Only dogs who receive a special invitation will participate in the AKC/Eukanuba National Championship on January 15 and 16 in Tampa, FL.
Dogs ranked in the top 25 of their breed received an invite. Apparently, lots of dogs know how to read their mail because a record entry of nearly 2,500 dogs will compete. Also, elite foreign hounds from 17 countries received a special invite; including dogs from Finland, Peru, Thailand, and the UK.
The show will be broadcast live on both Animal Planet and Discovery, starting 8 p.m. (ET) both nights. According to one recent survey conducted by both the American Kennel Club (AKC) and the IAMS pet food company, 88 percent of dog owners said they are more likely to watch a dog show on TV today than compared to a decade ago. Last year's telecast garnered the highest ratings ever for a dog show on Animal Planet. Millions will be watching.
"Oh my, I better look good then," says Michele Billings, of Ft. Lauderdale, FL, who will be the Best in Show judge. "Of course, I've been on TV before and you don't want to look terminally ill, so I've learned TV makeup is a good idea."
Does that also go for the dogs? "No," she laughs.
But that's not to say many dogs aren't primped backstage so they look their best. While lucky Labs need only a quick once-over with a brush, poodles, the Maltese, Yorkshire terrier and assorted other breeds get an entire spa treatment before they enter the ring. Groomers are clipping faster than you think fingers can move; the dogs are blow dried, fluffed and puffed. Every hair is in just the right place before they enter the ring.
For all dogs, from primped poodles to come as you are pugs, judges inspect the dogs to determine how close they come to matching the written breed standard.
Billings has been judging since 1972, and she's judged shows all over the world, in all hundreds, and – so far – she says, "I have yet to judge the perfect dog. If you look hard enough, there's always something isn't there?"
Billings says her job is to look - that's exactly what the judges are doing at dog shows, a lot of looking. Small dogs are placed up on a table so the judges can get a closer look (and it saves wear and tear on their backs).
Judges open the dogs' mouths, not to check for minty fresh breath, but rather to make certain all the teeth are there.
They watch the way dogs move. A Brittany is known for a kind of prancing gate. Those long legs (by comparison to their medium build) were developed for following a hunter's game birds into marshes.
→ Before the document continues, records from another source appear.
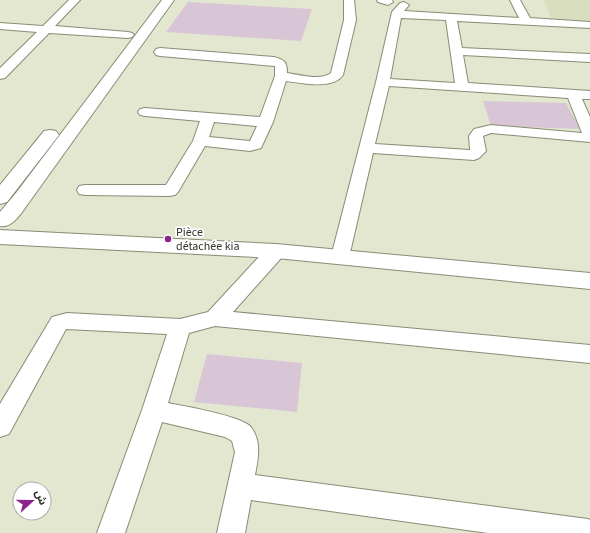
<svg xmlns="http://www.w3.org/2000/svg" width="590" height="533" viewBox="0 0 590 533" font-family="'Source Sans 3','Noto Sans Arabic',sans-serif">
<style>
.built{fill:#d8debe}
.green{fill:#d8c6d7}
.lines{fill:none;stroke-linecap:round;stroke-linejoin:round}
.minor-casing{stroke:#888c75;stroke-width:2}
.secondary-casing{stroke:#888c75;stroke-width:2}
.minor{fill:#fff;fill-rule:evenodd}
.secondary{fill:#fff;fill-rule:evenodd}
.poi-dot{fill:#8a238a;stroke:#fff;stroke-width:1.5}
.labels{text-anchor:middle;dominant-baseline:central;stroke-width:3.5;stroke-linejoin:round;paint-order:stroke}
.poi-label{font-size:12px;fill:#33342b;stroke:#fff;text-anchor:start}
</style>
<rect width="100%" height="100%" fill="#e3e7cf"/>
<path class="built" d="M544 0H590V21L554 20 551 18Z"/>
<path class="green" d="M188 2 312 9 301 41 166 32Z
M483 101 566 103 580 129 491 126Z
M207 354 302 363 297 412 194 402Z"/>
<g class="lines">
<defs>
<path id="minor" d="M69 0H80L55 26 128 32 132 33 134 35 132 37 128 38 49 33 5 78 0 79V68L37 32 0 29V23L43 26Z
M344 0H354L356 20 343 75C333 90 301 83 286 81L273 122 261 148 250 151 205 146 178 192 175 195 169 196 85 195 79 194 77 190 79 186 85 185H166L193 141 200 121 145 116 140 115 138 112 140 109 145 108 260 117 275 76V66L160 56 156 55 154 52 156 49 160 48 274 57C285 60 287 62 287 73 300 75 320 81 331 73L344 20ZM214 122 257 126 250 141 209 137Z
M377 0H392L393 2 388 5 378 2Z
M510 0H520L530 18 590 22V28L457 21 462 48 590 54V62L463 55 468 83 590 91V99H582L590 117V142L491 133 483 136 486 151 479 158 474 160 373 153 349 257 347 262 340 264 333 262 331 257 376 82 392 12 400 3 404 2 409 5 404 11 519 18ZM401 18 446 20 455 83 390 79ZM389 86 568 98 582 133 491 125 474 129 469 136 470 150 375 144Z
M276 245 283 246 285 251 283 256 233 312 590 345V363L215 326 189 333 168 403C184 406 242 416 251 427 262 442 258 459 255 475L588 519 590 520V533H488L251 500 245 533H217L235 452 232 441 225 437 162 422 125 533H97L142 410 167 334 66 329 9 434 0 437V404L52 317 67 313 180 319 208 312 269 246Z"/>
<path id="secondary" d="M162 0H174L30 201C23 210 13 229 0 226V212L16 193Z
M50 130 56 131 59 135 7 202 0 204V185L44 131Z
M0 230 276 244 590 273V289L276 258 0 244Z"/>
</defs>
<use href="#minor" class="minor-casing"/>
<use href="#secondary" class="secondary-casing"/>
<use href="#minor" class="minor"/>
<use href="#secondary" class="secondary"/>
</g>
<circle class="poi-dot" cx="168" cy="239" r="4"/>
<g class="labels">
<g class="poi-label">
<text x="176" y="232">Pièce<tspan x="176" dy="14">détachée kia</tspan></text>
</g>
</g>
<g transform="translate(32 501) rotate(69)"><circle r="19" fill="#ffffff" stroke="#adaeaa"/>
<path d="M0-3L7 15L0 10L-7 15Z" fill="#8a238a"/>
<text y="-6" font-size="11" font-weight="bold" text-anchor="middle" fill="#33342b">ش</text>
</g>
</svg>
A lumbering Newfoundland just kind of plods along; the intent border collie won't move the same as the greyhound which nearly looks as if it's walking on air. Individual breeds do move differently, their form follows the function for what they were bred to do.
Aside from looking at the dogs, the judges often feel them. They place their hands on the canines to feel for muscle tone. In a little Yorkie having muscle isn't an issue listed in the breed standard. Malamutes and Alaskan huskies, for example, were bred to haul heavy loads over ice and snow. "To this day, general conditioning and muscle matters in the standard of those breeds," Billings says.
Billings says judges consider temperament, or at least they should. "A winner should really have a temperament that's an ideal representative of that breed," she says. Of course, in theory, a dog with an ill-suited attitude won't make it as far as the AKC/Eukanuba National Championship in the first place.
And finally, there's showmanship - the one quality not mentioned in a single breed standard. Most judges maintain they exclusively stick to what's in writing, judging based on a standard, and they don't consider an individual dog's enthusiasm or the resulting applause from the crowd. But not Billings. "It's like judging a beauty contest," she says. "Two can be equally as beautiful, so what it comes down to is attitude and heart. Let's say you're judging a beauty contest, and two are equally as beautiful, but only one smiles. Naturally, the judge – being human – will choose the one who smiles. Of course, a dog who wants to win might just have an edge. I don't know that I believe the dogs actually want to win, but I do believe some dogs can really turn on the personality. And I'm judging the seven dogs at that very moment, not from how they did last month, last week or even a few hours ago."
What you don't see on TV are the dogs shown in conformation within their respective breeds. One dog is named the best within each breed. Then, the pooches on prime time then partake in Group competition. Each breed falls into one of seven groups: Herding, Hound, Non-Sporting, Sporting, Terrier, Toy and Working.
Herding dogs, for example, include German shepherds and Australian cattle dogs. For each group, a judge will name the best. In the Herding Group, the judge doesn't compare the German shepherd with the Australian cattle dog with the other dogs in the group. Instead, the judge compares each individual dog against the breed standard for its own breed.
Now, finally, there are seven dogs left standing (one for each group), and they compete in the coveted Best in Show. The Best in Show judge is sequestered off-site until the seven appear on live TV.
The AKC/Eukanuba Championship offers the winner big time bucks, at least by dog show standards with prizes totaling more than $225,000. the Best in Show winner gets $50,000.
In addition to the conformation (or beauty contest) for Best in Show, the AKC National Agility Championship and the AKC National Obedience Invitational are being held concurrently with a combined total of another 1,000 or so dog/handler teams.